Manny woke up in Guatemala the next day and realized that the men in the
cave and his grandfather had returned, but were all still asleep as the
women of the village prepared for the day. He waited until his mother had a
moment between chores when he asked her, “Mother, what is a ‘convulsion
in rabbits’?”
 

She turned and stared at him in horror. “You must never, ever, ask that,
Manuel!!” Shaking, she returned to her work, but was clearly distracted by
what her son had asked her. And at some point, she stopped her work and
summoned him over to sit with her, which he did.
 

“Manuel, our ancestors were great people. Builders, thinkers, conquerors.
They built a great civilization. But it was a drug that caused their ultimate
demise,” she began in hushed tones. “Only the vestiges of their greatness
still exist in the jungles today.
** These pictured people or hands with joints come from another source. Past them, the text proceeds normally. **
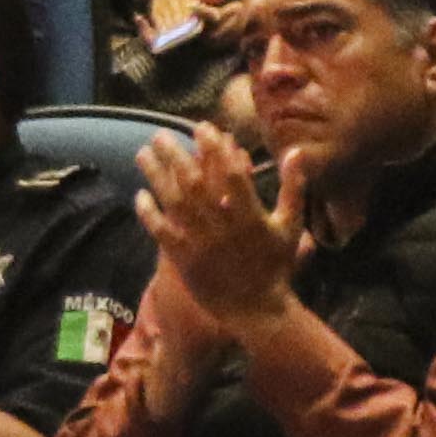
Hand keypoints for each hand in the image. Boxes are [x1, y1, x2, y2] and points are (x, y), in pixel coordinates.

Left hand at [136, 123, 308, 342]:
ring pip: (173, 202)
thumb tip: (295, 151)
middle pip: (193, 182)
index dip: (214, 148)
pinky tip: (139, 195)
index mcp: (249, 214)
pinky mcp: (183, 258)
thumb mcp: (291, 225)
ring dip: (156, 175)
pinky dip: (149, 212)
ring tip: (143, 154)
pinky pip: (161, 231)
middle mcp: (221, 225)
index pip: (228, 173)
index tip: (201, 128)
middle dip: (175, 155)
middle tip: (160, 134)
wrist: (256, 308)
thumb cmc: (276, 265)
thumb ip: (293, 187)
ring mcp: (199, 242)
You understand?”
 

Manny nodded.
 

“And that drug is only today returning,” she continued, a tone of dread in her
voice.
 

“But ‘convulsions in rabbits’. What does it mean?” Manny asked innocently.
 

“Our ancestors tested the drugs on animals, my son, and that was the result
back in our history. Today, those reintroducing the drug know they have the
right concoction when that happens in rabbits. That is what your grandfather
is doing. He’s bringing the drug back for reasons we don’t understand.”
 

The two detectives dismissed Manny with their thanks. As he went back to
guarding the perimeter of the crime scene, he pondered what would happen
next. He now understood why his grandfather was doing what he was doing.
It was his grandfather’s ultimate goal to destroy the gringo nation up north
with the same drug that had destroyed his ancestor’s culture.
 

And Officer Manuel Lopez wasn’t too sure that was such a bad idea.